[RECORDS FOR THE EXERCISE]

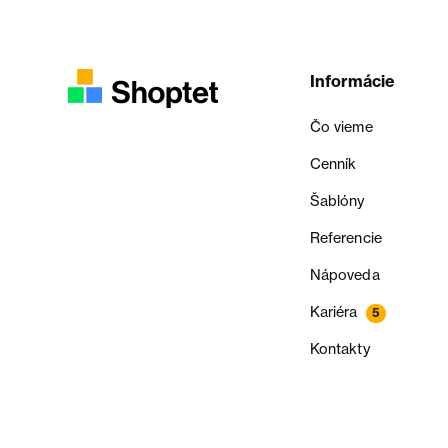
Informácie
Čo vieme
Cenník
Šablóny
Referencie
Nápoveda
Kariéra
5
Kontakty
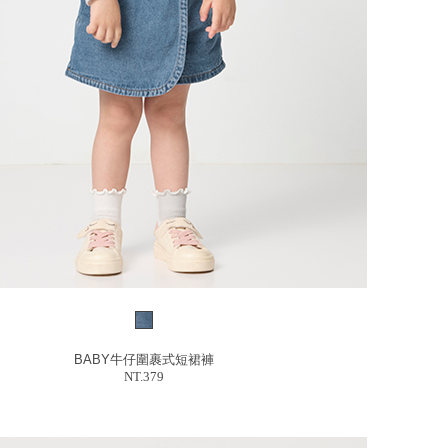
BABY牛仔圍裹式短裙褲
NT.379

[/RECORDS FOR THE EXERCISE]

_TASK DESCRIPTION_
Every line above should be output exactly, except for the pictures.

_REPLY_
Informácie
Čo vieme
Cenník
Šablóny
Referencie
Nápoveda
Kariéra
5
Kontakty
BABY牛仔圍裹式短裙褲
NT.379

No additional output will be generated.